21- Jaket

154 19 30
                                    

PERHATIAN!

Gue nggak tau cerita ini mau gue lanjut atau gue unpublish? Jika kalian mau cerita ini lanjut maka voment lah.
.
.
.

°•○●●••○○● HAPPY READING!!°••○○○●●•°
.
.
.

Gue berdiri di sebuah rumah besar bercat putih. Tangan gue bergerak mengeluarkan ponsel dari dalam tas. Gue menekan beberapa nomor, menelepon seseorang. Tak lama kemudian ada jawaban dari ujung sana.

"Halo?"

"Gue baru denger kewarasan dari seorang Rayen."

"Hah?"

"Tumben amat pake kata sapaan, 'halo?'
Biasanya lo kan langsung hobi nyerocos tanpa basa-basi; halo, hai, annyeonghaseyo, konnichiwa."

"Gue baik lo sewot, gue galak lo tambah sewot. Mau lo apa?"

Gue menghembuskan napas, iya si, mau lo galak atau mau lo baik juga gue always sewot sama lo. Gela gue sama lo.

"Cepet keluar atau tas lo gue buang ke sungai ciliwung!"

Gue mendengar Rayen berdecak dari ujung sana, "Iya gue keluar sekarang!"

"SIP!" Gue mengacungkan ibu jari ke udara.

Setelahnya mematikan telepon dan menunggu setengah menit sampai seorang laki-laki bercelana jeans dan berbaju putih berjaket keluar dari sana.

"Ini tas lo! Jangan ditinggal-tinggal lagi. Ogah gue nganter ke sini lagi!" Gue melempas tas kepada Rayen setelah lelaki itu membuka gerbang depan rumahnya. Rayen dengan sigap menangkap tasnya.

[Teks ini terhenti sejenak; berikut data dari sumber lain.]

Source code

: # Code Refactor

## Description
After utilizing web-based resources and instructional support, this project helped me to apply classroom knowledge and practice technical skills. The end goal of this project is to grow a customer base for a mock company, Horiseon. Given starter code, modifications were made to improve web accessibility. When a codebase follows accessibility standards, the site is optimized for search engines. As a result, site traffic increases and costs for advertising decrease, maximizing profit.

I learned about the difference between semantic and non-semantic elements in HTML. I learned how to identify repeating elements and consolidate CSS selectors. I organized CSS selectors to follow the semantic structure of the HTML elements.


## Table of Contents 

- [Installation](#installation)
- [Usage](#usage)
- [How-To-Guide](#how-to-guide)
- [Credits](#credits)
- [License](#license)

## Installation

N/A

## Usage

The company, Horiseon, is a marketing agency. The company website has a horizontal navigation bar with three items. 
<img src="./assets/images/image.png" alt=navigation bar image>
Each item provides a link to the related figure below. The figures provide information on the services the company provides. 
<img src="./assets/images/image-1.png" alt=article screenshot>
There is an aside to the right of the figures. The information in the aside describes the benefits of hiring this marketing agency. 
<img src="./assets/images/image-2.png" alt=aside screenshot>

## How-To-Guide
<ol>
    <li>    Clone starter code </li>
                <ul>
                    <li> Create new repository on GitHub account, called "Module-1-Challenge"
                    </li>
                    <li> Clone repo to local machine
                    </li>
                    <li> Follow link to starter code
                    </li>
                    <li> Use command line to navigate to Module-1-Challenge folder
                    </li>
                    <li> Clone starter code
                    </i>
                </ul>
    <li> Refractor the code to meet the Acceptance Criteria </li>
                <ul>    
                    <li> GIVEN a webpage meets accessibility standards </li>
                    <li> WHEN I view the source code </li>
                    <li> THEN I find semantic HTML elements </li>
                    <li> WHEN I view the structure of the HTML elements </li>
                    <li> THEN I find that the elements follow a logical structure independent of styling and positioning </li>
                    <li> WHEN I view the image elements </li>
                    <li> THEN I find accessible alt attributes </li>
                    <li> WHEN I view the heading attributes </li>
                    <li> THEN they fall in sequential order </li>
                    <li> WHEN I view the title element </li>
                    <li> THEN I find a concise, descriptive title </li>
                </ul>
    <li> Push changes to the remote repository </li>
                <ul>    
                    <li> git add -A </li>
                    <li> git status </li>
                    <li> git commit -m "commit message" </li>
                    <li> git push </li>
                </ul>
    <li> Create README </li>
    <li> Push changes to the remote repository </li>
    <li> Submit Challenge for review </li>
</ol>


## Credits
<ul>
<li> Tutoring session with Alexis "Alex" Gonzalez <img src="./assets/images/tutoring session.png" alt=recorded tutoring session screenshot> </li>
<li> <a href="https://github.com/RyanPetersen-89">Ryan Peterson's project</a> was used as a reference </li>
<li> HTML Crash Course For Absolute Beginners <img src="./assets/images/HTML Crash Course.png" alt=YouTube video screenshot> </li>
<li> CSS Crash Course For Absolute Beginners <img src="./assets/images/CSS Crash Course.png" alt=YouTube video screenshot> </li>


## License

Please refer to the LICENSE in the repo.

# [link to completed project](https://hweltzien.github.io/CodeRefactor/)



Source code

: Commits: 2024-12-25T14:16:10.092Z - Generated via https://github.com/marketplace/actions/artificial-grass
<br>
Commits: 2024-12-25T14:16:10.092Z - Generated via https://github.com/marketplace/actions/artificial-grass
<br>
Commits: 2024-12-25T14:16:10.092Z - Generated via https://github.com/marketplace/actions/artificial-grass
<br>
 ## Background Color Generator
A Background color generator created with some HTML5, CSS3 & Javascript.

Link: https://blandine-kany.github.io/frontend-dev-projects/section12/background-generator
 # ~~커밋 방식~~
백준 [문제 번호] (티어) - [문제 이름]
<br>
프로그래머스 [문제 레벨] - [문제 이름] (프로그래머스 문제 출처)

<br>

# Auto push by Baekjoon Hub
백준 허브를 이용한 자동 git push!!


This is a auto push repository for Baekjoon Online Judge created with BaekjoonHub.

"Nggak lo buka-bukakan isinya?"

"Emang ada apa di dalamnya?"

Harusnya tadi, gue buka dulu tasnya tapi, ancaman Rayen membuat gue mengurungkan niat. Serem si tapikan jadi penasaran gini.

"Lo nggak perlu tau."

"Lo beneran nggak nyimpen bom di tas lo kan? Soalnya tuh tas berat banget!"

"Kalau misal di dalam sini ada bom lo nggak mungkin bisa berdiri di depan gue."

Gue menangguk setuju, bener juga si. Terus isinya apa?

"Terus ada hal lain yang masih perlu untuk disampaikan?"

Gue mengernyit, "Hah?"

"Lo mau di sini aja terus nggak mau pulang?"

Pengin gue gaplok itu dia punya mulut beneran. Gue langsung diusir pulang. Nggak ada terima kasihnya! Seharusnya sebagai cowok yang baik hati, solan satun, penyayang,  harusnya bukan kata itu yang keluar melainkan,

'Makasih ya udah dianterin. Ini udah malam mau gue anterin nggak? Takut lo kenapa-napa di jalan.'

Tapi, tentu saja kata-kata seperti itu tidak pernah akan diucapkan oleh seorang laki-laki seperti Rayen.

"Iya, ini gue mau balik kok! Udah sana masuk!"

Rayen membalikkan tubuh masuk ke dalam halaman rumahnya dan mengunci pagarnya kembali.

Gue menatap ke langit malam, udara semakin dingin. Gue merutuki diri sendiri karena tidak mengenakan jaket. Memeluk tubuh dengan kedua tangan.

Gue berjalan menuju halte bus tak jauh dari rumah Rayen. Gue nggak naik mobil sendiri hari ini karena pak supir baru balik pulang kampung. Kasian masih cape. Juga nggak pake taksi online atau go-jek karena emang gue lebih suka naik kenadaraan umum daripada naik taksi.